Christian Thielemann dirige Schumann : passionnant mais…

La venue de l’Orchestre philharmonique de Vienne est toujours un événement attendu des mélomanes qui se pressent pour être au plus près de la prestigieuse formation qui était de passage à Baden-Baden, le 27 avril dernier. Salle comble pour un concert placé sous la baguette de Christian Thielemann qui avait choisi de ne diriger qu’un seul compositeur : Robert Schumann et quatre de ses œuvres dont trois (Ouverture, Scherzo et Finale opus 52, la Première symphonie opus 38 et la Quatrième symphonie opus 120) ont été composées ou ébauchées en 1841, l’année de ses premiers essais symphoniques.

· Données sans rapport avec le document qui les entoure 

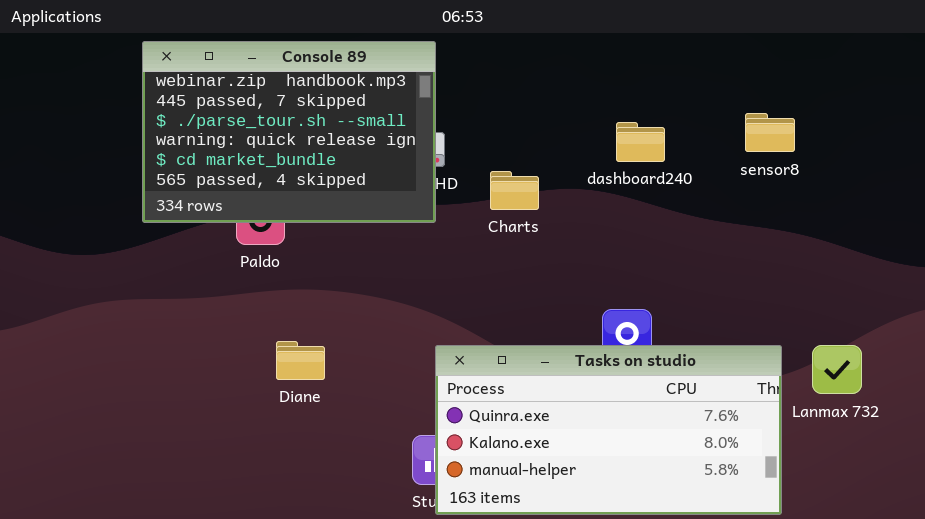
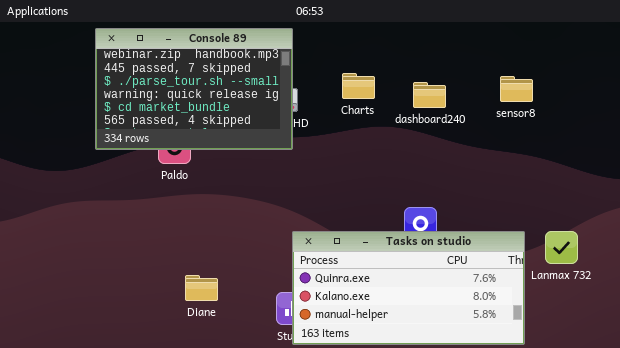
Charts: [490,171,539,210] -> [342,73,375,99], moved
Diane: [276,341,325,380] -> [185,275,218,301], moved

L’art du chef, transmetteur d’une certaine tradition allemande de direction, trouve avec Schumann un de ses interprètes les plus captivants. L’Orchestre n’est pas en reste et, dès l’introduction de l’Ouverture, Scherzo et Finale, l’auditeur est happé par la splendeur des cordes guidées par le premier violon Rainer Küchl et par la finesse de la petite harmonie (Scherzo). Attentif aux détails et aux voix secondaires (altos et violoncelles dans le Larghetto de la Première symphonie), l’altier Christian Thielemann privilégie une ampleur et une souplesse de la phrase musicale où son sens du rubato nous vaut quelques moments où le compositeur paraît anticiper Bruckner (Scherzo de la Première, en particulier). Ce souffle et cette hautaine grandeur étaient l’apanage d’une Quatrième symphonie menée de bout en bout avec une urgence « lente », dramatique (pont entre les troisième et quatrième mouvements) trouvant sa résolution dans un Finale ferme, tendu et héroïque. Si le violon solo Rainer Küchl se fit poète dans la merveilleuse Romance que Thielemann n’enchaîna pas directement au Lebhaft initial, il fut moins convaincant dans la rare Fantaisie pour violon et orchestre en ut majeur opus 131 de 1853. Il est vrai que l’œuvre est des quatre proposées la moins inspirée et pour la défendre le soliste ne doit pas se contenter d’en éprouver la technique mais de la surpasser. Or, Rainer Küchl connut quelques accidents de parcours et des écarts de justesse incompréhensibles.  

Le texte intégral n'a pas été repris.